■ **Passage provided**
■ ■ ■
José Pardo
- Full name: Club Sport José Pardo
- Nickname: Los azucareros
- Founded: October 19, 1919
- Ground: Estadio Eugenio Zapata Mingoya de Tumán, Tumán
- League: Copa Perú
| Home colours | Away colours |

= Sport José Pardo =

Club Sport José Pardo is a Peruvian football club, playing in the city of Tumán, Lambayeque, Peru.

The club is the biggest of Tumán city, and one of the biggest in Lambayeque Province.

The club was founded 19 October 1919 and plays in the Copa Perú, which is the third division of the Peruvian league.

==History==
===Foundation===
Sport José Pardo was founded on October 19, 1919, by a group of workers from the Tumán sugar plantation. The club’s first president was Pedro Horna.

===Amateur Era===
During the 1940s, Sport José Pardo joined the Liga Distrital de Chiclayo, where it won its first district title in 1947. The club later achieved a three-peat after winning the 1948 and 1949 championships.

===Professional Era===
Later, as a consequence of the Peruvian Agrarian Reform and in order to avoid being associated with any landowner, Sport José Pardo changed its name to Unión Tumán Deportes. Under that name, the club competed in the 1971 Copa Perú, finishing as runner-up and earning promotion to the Torneo Descentralizado alongside champions FBC Melgar and José Gálvez FBC.

The sugar mill club’s best campaign came in 1974, when it qualified for the Pre-Libertadores Liguilla.

However, one year later, despite finishing 15th out of 18 teams, the club was relegated due to a regulation that mandated the relegation not only of the bottom-placed team, but also of the worst-performing club from any department outside Lima that had more than two representatives in the First Division. As a result, Unión Tumán Deportes was relegated and returned to compete in the Copa Perú.
■ ■ ■
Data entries
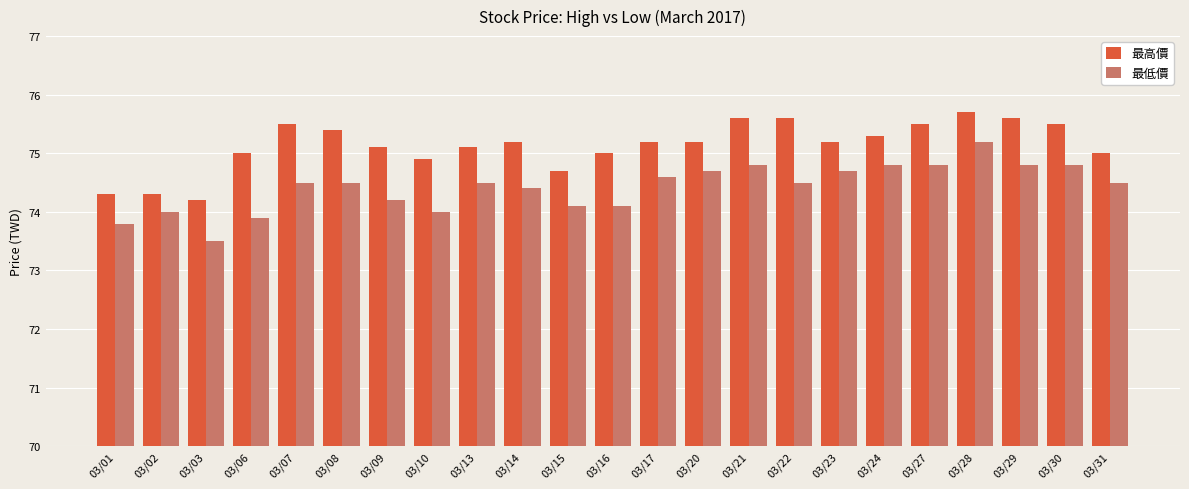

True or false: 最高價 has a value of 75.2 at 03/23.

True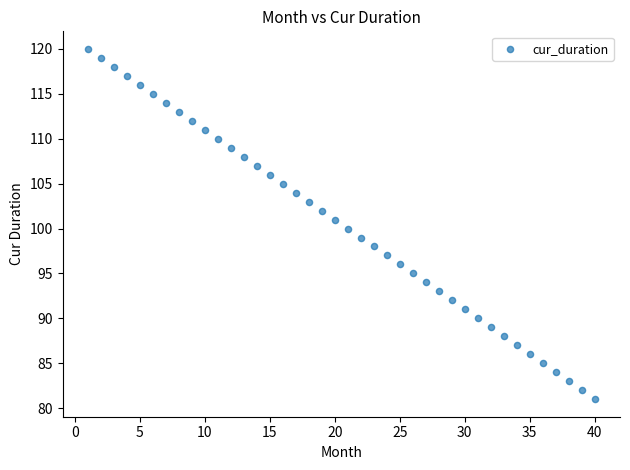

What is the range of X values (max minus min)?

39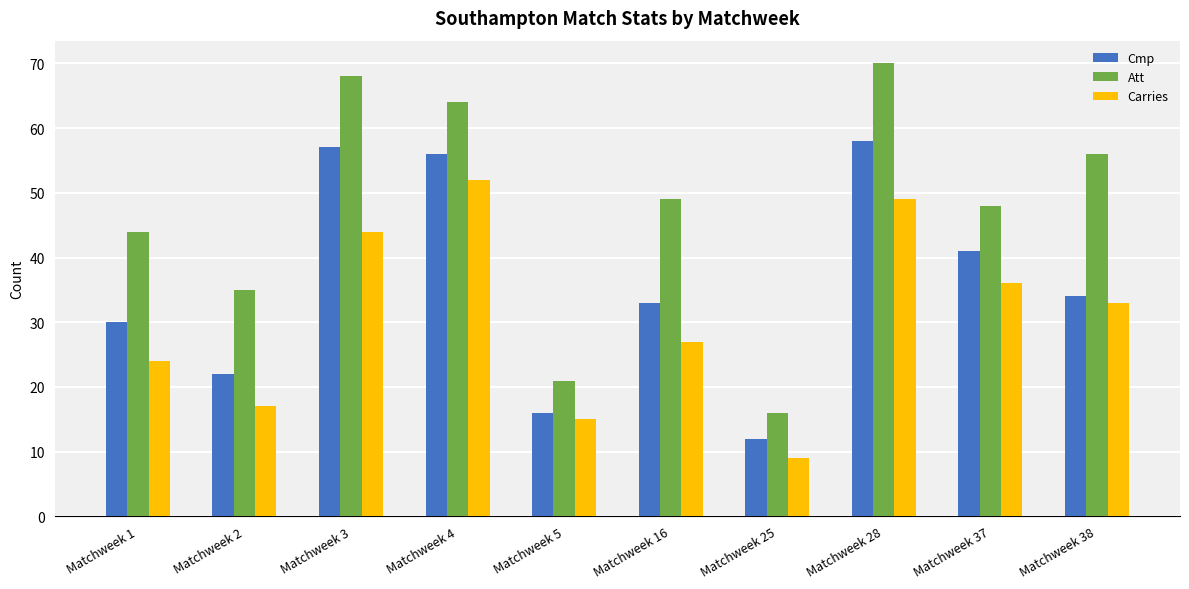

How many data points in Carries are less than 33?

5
■ ■ ■
■ **Exercise 1**
Reproduce the club history passage word for word, everything from "The club is" down to "was Pedro Horna.".
■ **Exercise 2**
Go on with the history of the Sport José Pardo football club, starting right after its last sentence.
These lines have no connection to the passage about the Sport José Pardo football club.

■ **Task result 1**
The club is the biggest of Tumán city, and one of the biggest in Lambayeque Province.

The club was founded 19 October 1919 and plays in the Copa Perú, which is the third division of the Peruvian league.

==History==
===Foundation===
Sport José Pardo was founded on October 19, 1919, by a group of workers from the Tumán sugar plantation. The club’s first president was Pedro Horna.

■ **Task result 2**
===Return to Copa Perú===
In the late 1990s, a club assembly decided to restore Sport José Pardo’s original name after having competed for years as Unión Tumán Deportes.

In 2014, after several seasons playing in the Liga Superior de Lambayeque, the club returned to the Liga Distrital de Tumán, where it qualified for the Provincial Stage and later advanced to the Departmental Stage as provincial runner-up. The following year, José Pardo once again reached the Departmental Stage, but was eliminated in the semifinals by Construcción Civil.

==Rivalries==
Sport José Pardo's main rival is Deportivo Pomalca, with whom they contest the so-called “Sugar Derby” (“Clásico Azucarero”).

There is also a long-standing rivalry with Juan Aurich, stemming from the fact that both clubs competed in the Peruvian First Division in 1975. However, over time the rivalry has largely faded away, remaining mostly in the memories of the older sugar-industry supporters.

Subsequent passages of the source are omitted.